Rien n’est plus faux que cette affirmation : il n’y a pas un peuple juif éparpillé dans le monde, mais des populations ayant adopté, à un moment de l’histoire, et dans telle ou telle région du globe, la religion juive. Il s’agit donc de conversions collectives et non de segments fragmentés d’un soit-disant "peuple juif", descendant du "royaume juif" de l’Antiquité.

Qu’ont en commun les juifs askinazes d’Europe de l’Est les juifs séfarades d’Afrique du Nord ? Sinon, la religion !

Un grand intellectuel israélien, Shlmo Sand, le démontre dans de savants ouvrages savants.

Aussi, la campagne tapageuse du CRIF qui vise à réunir sous sa coupe, LA "communauté juive" de France, veut faire de celle-ci un ensemble homogène à double obédience, française et...israélienne.

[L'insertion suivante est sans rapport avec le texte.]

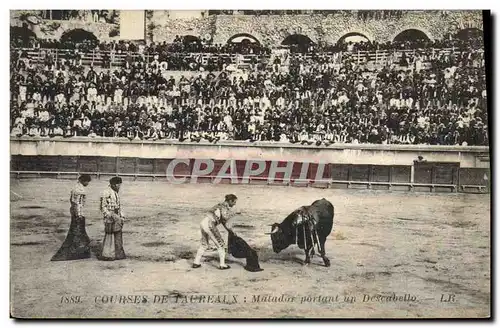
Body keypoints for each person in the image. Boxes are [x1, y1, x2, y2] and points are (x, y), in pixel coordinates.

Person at [192, 194, 240, 270]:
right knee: (221, 245)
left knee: (204, 244)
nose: (235, 204)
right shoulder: (224, 207)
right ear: (230, 201)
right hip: (209, 225)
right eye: (234, 202)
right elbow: (225, 218)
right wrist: (234, 213)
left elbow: (224, 222)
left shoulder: (220, 205)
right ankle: (222, 265)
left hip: (203, 223)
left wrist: (230, 231)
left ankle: (196, 262)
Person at [51, 175, 92, 261]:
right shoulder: (79, 190)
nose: (88, 183)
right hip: (78, 213)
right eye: (87, 182)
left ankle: (80, 250)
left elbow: (73, 202)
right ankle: (78, 251)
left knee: (76, 232)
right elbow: (77, 204)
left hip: (75, 212)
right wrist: (79, 215)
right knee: (78, 232)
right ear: (83, 181)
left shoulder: (76, 188)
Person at [99, 176, 126, 261]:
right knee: (110, 235)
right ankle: (108, 255)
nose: (119, 186)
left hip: (116, 215)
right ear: (113, 184)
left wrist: (121, 215)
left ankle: (117, 254)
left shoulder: (114, 192)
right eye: (118, 185)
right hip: (110, 216)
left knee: (117, 233)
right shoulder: (106, 192)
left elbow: (118, 206)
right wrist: (109, 215)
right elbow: (103, 207)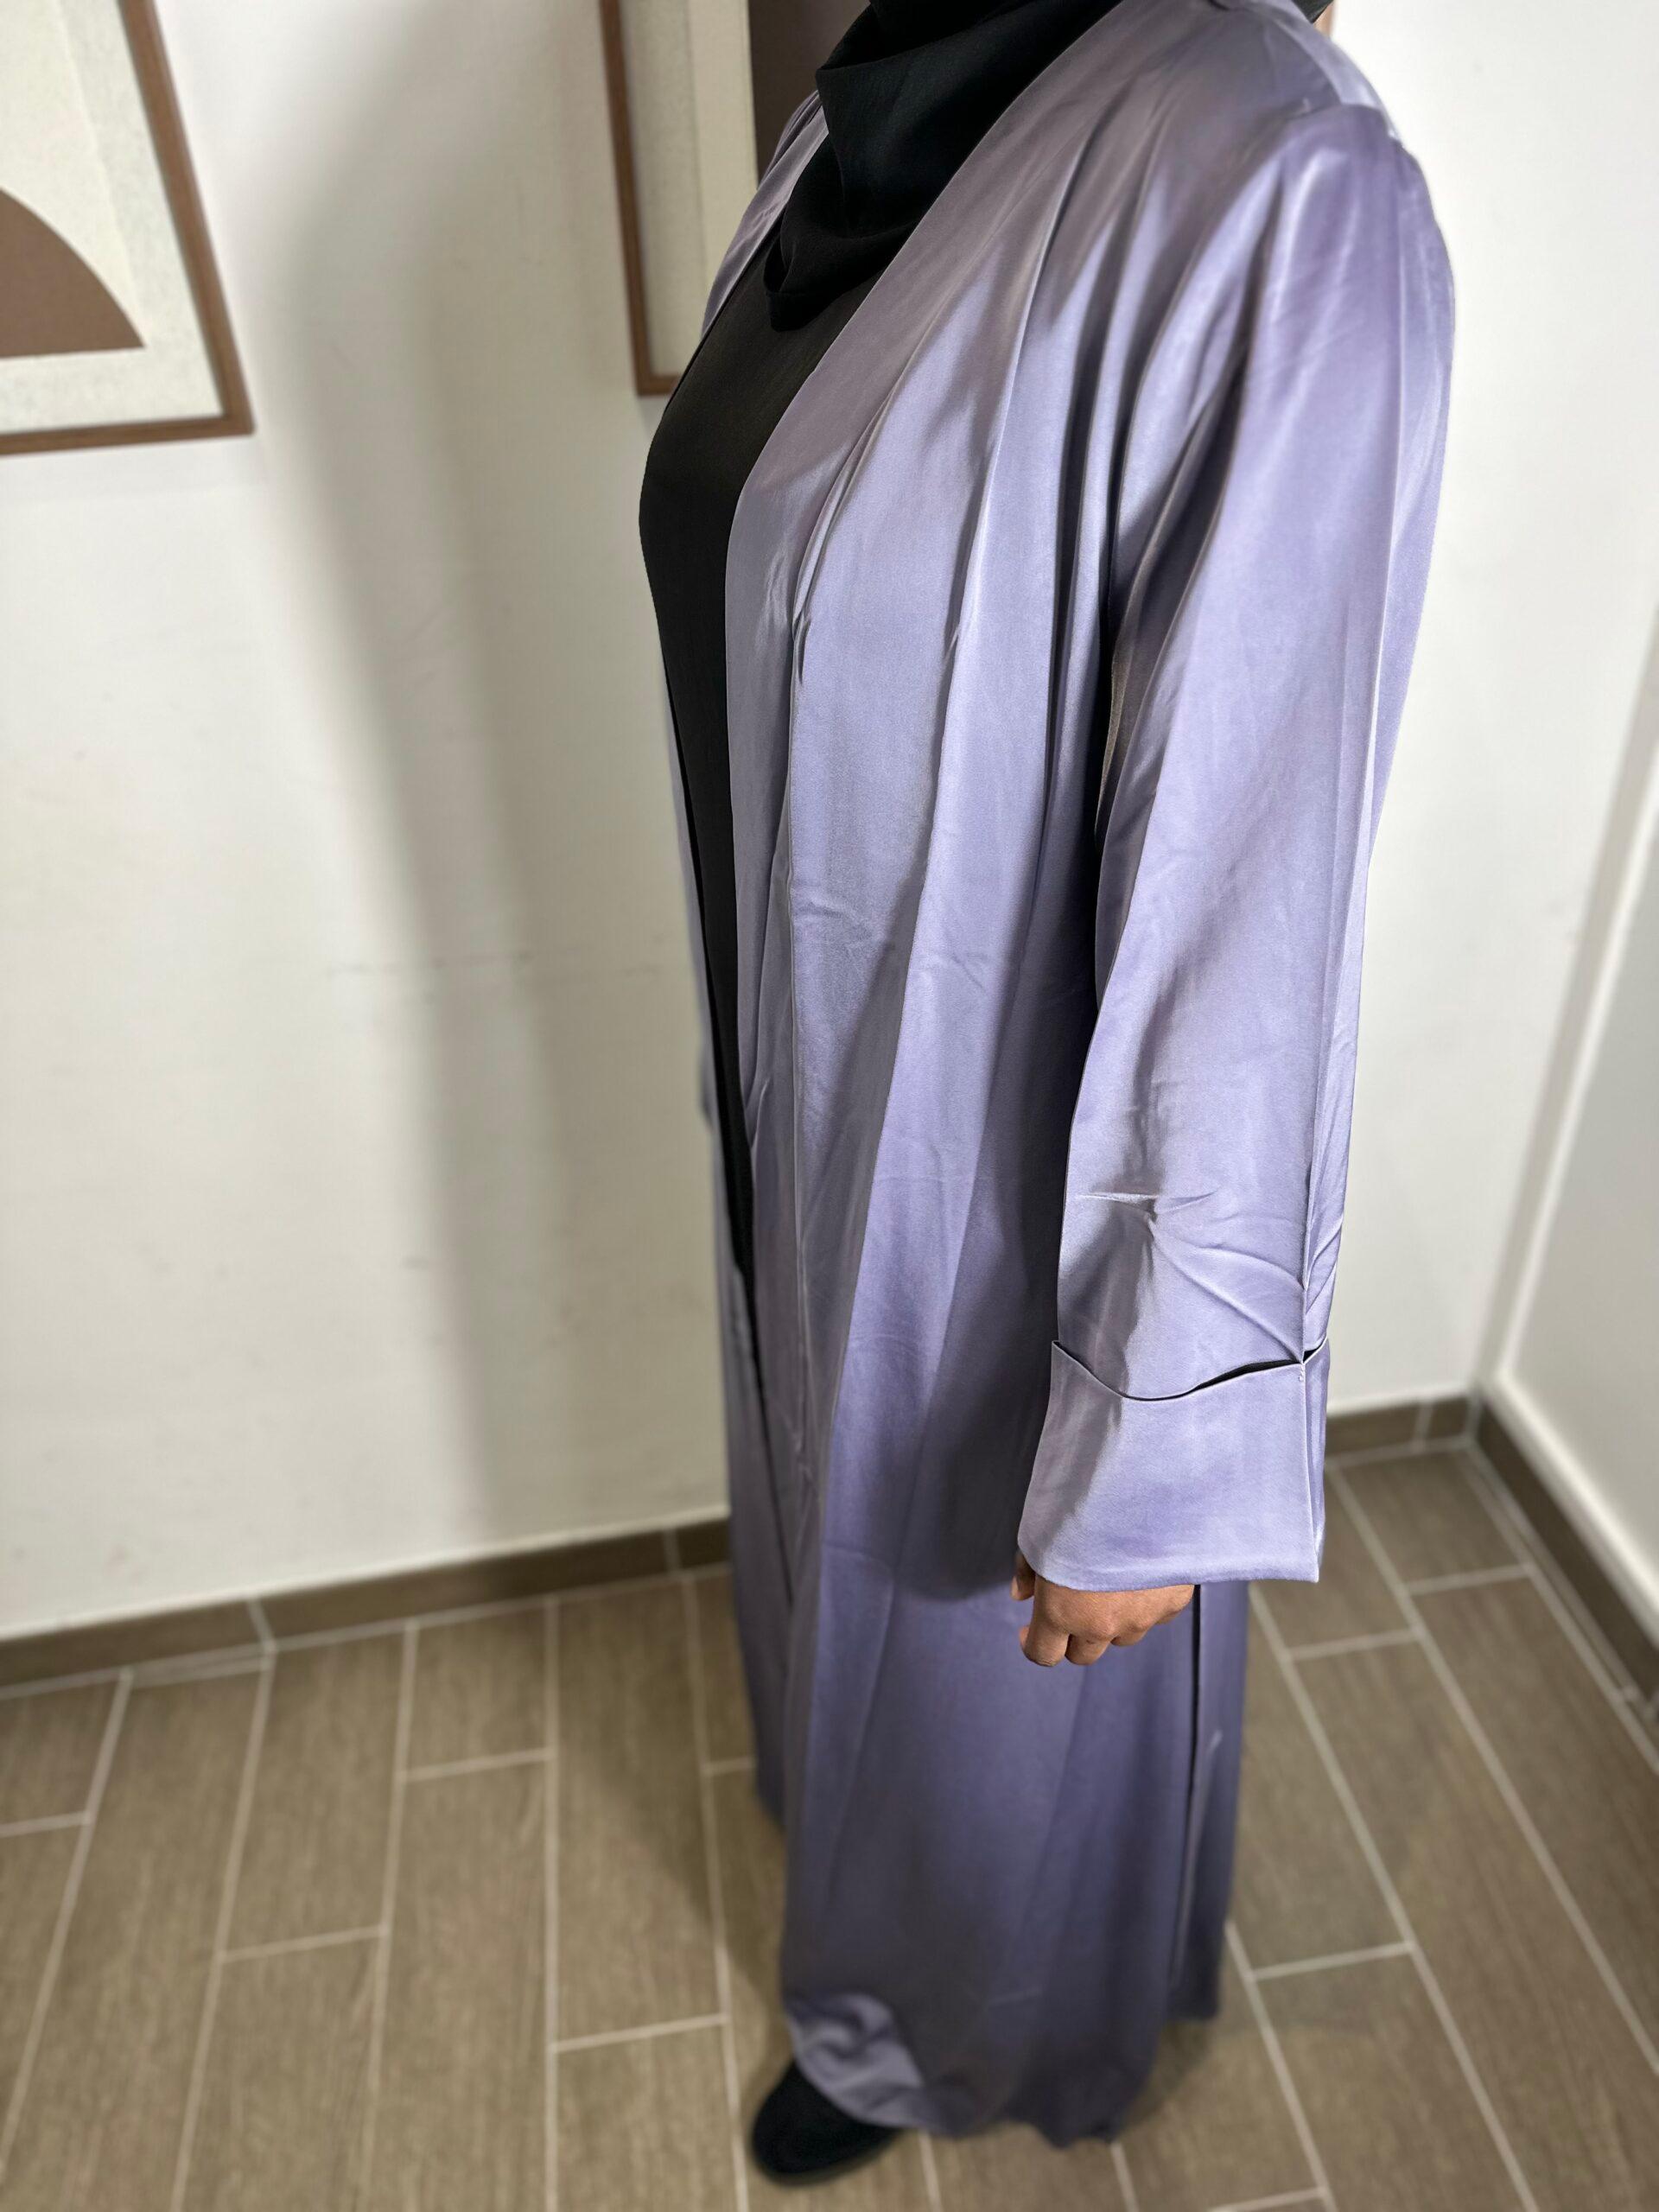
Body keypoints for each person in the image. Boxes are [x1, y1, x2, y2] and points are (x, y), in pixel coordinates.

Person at [639, 0, 1452, 2182]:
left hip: (1017, 1178)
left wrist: (1160, 1446)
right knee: (847, 1592)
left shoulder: (1272, 182)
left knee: (993, 1675)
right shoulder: (866, 106)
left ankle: (963, 2031)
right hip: (801, 1090)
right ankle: (878, 1933)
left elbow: (1254, 889)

En effet, le CRIF ne cache pas ses liens étroits avec l’Etat, qui se dit juif, et avec l’Ambassade de celui-ci à Paris. Cette osmose entre Israël et le CRIF conduit les membres de cette organisation à faire allégeance à un Etat étranger, puisque toute personne d’origine juive, critiquant la politique de cet Etat, est considérée comme traître à "son pays"...

Cette attitude n’est-elle pas source d’antisémitisme, en faisant des "juifs" des individus à part et seulement "à moitié" français ?

C’est pourquoi la politique communautariste du CRIF est dangereuse.

Dans ces conditions, la présence affichée, aux dîners du CRIF, des représentants du pouvoir , que celui-ci se dise de "gauche" ou qu’il soit de droite, n’est que le reflet des liens qui unissent le monde politique français et Israël, cet Etat étant une puissance intégrée stratégiquement à l’Occident et à son bras armé, l’Otan.

Toute autre considération "humaniste", la dénonciation permanente de l’antisémitisme dans toute critique de la politique d’Israël, n’est que rideau de fumée et hypocrisie de l’idéologie dominante.